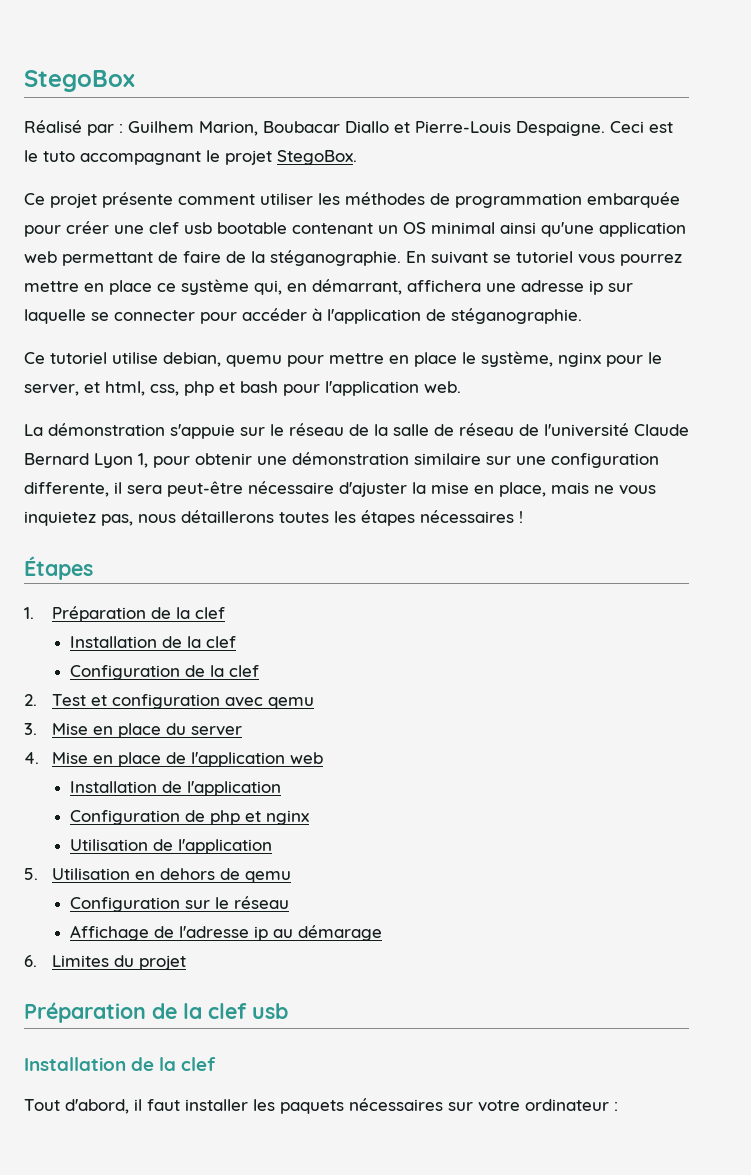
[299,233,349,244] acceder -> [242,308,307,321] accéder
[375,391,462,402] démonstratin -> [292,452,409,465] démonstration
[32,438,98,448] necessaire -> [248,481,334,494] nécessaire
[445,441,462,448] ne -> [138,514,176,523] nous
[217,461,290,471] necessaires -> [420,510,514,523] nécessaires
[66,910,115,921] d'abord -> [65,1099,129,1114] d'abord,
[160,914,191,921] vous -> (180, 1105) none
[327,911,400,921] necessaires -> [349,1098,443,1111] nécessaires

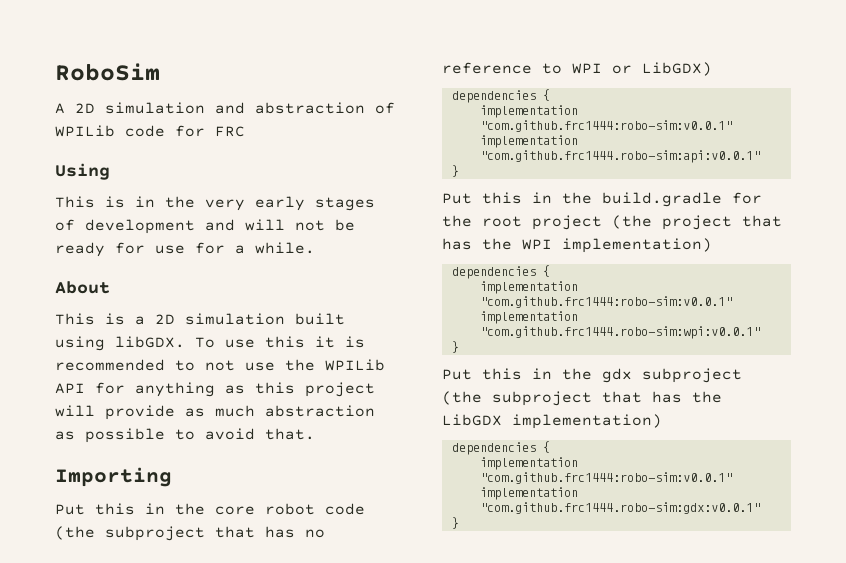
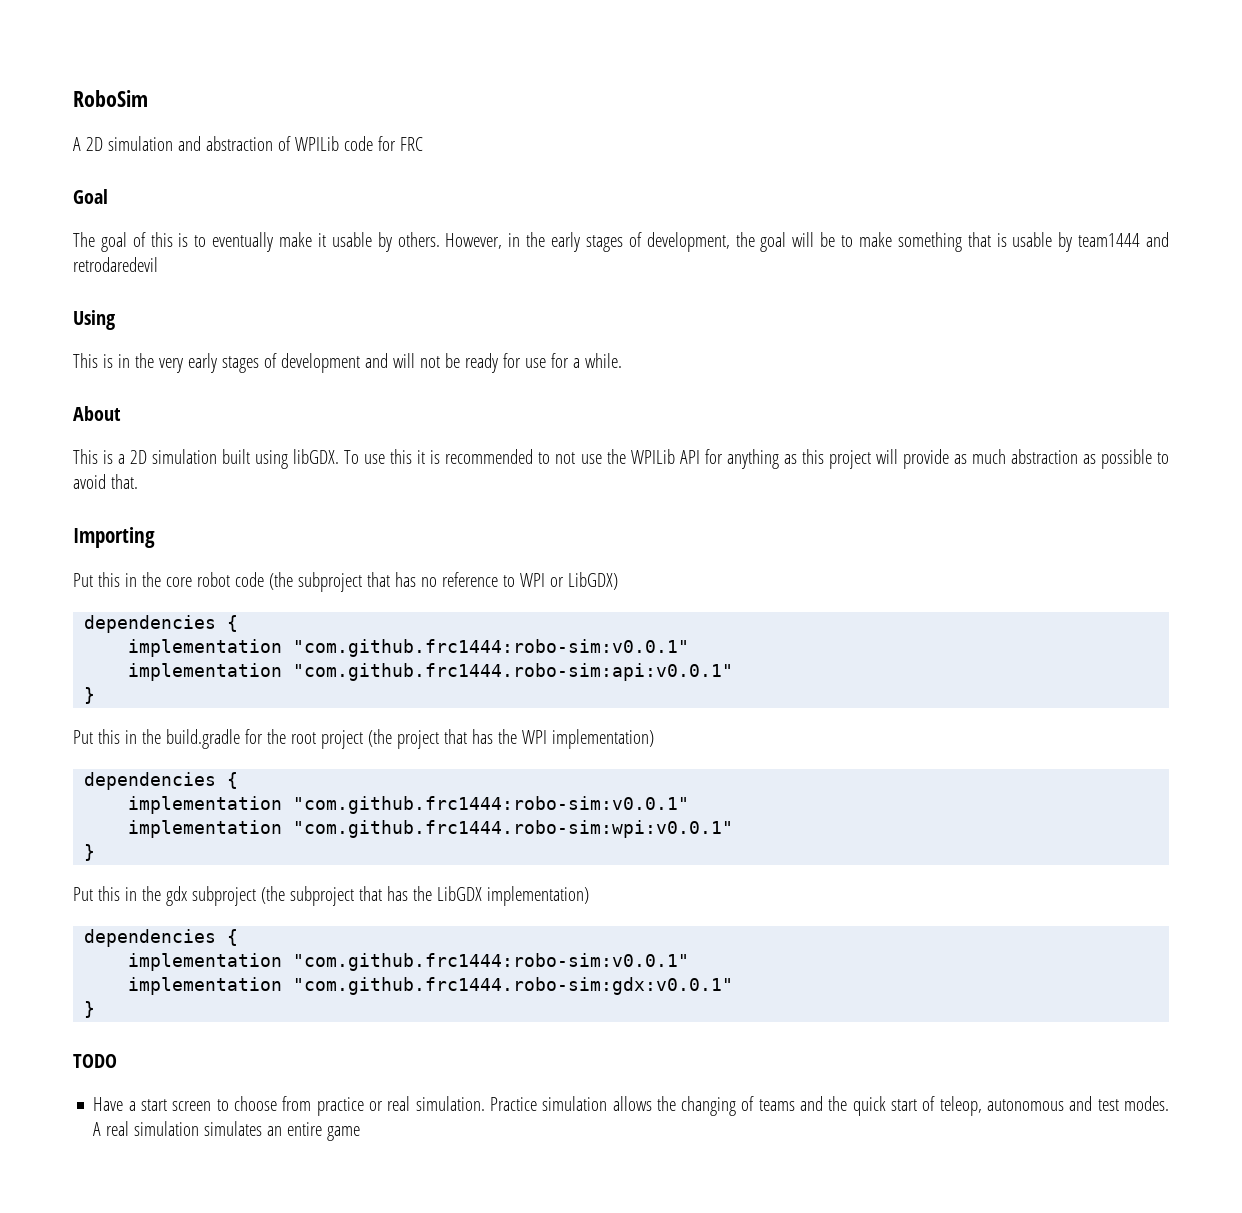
(245, 131) none -> [73,189,108,204] [73,232,1169,252] [73,257,158,272] // Goal // The goal of this is to eventually make it usable by others. However, in the early stages of development, the goal will be to make something that is usable by team1444 and retrodaredevil
(459, 523) none -> [73,1054,117,1068] [93,1096,1170,1116] [93,1121,361,1141] // TODO // Have a start screen to choose from practice or real simulation. Practice simulation allows the changing of teams and the quick start of teleop, autonomous and test modes. A real simulation simulates an entire game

### Written task
Could you transcribe exactly the lines from the one with "[160,914,191,921] vous -> (180, 1105) none" through the end of the data, both ends included, and nothing else, skipping the pictures?

### Problem solution
[160,914,191,921] vous -> (180, 1105) none
[327,911,400,921] necessaires -> [349,1098,443,1111] nécessaires

(245, 131) none -> [73,189,108,204] [73,232,1169,252] [73,257,158,272] // Goal // The goal of this is to eventually make it usable by others. However, in the early stages of development, the goal will be to make something that is usable by team1444 and retrodaredevil
(459, 523) none -> [73,1054,117,1068] [93,1096,1170,1116] [93,1121,361,1141] // TODO // Have a start screen to choose from practice or real simulation. Practice simulation allows the changing of teams and the quick start of teleop, autonomous and test modes. A real simulation simulates an entire game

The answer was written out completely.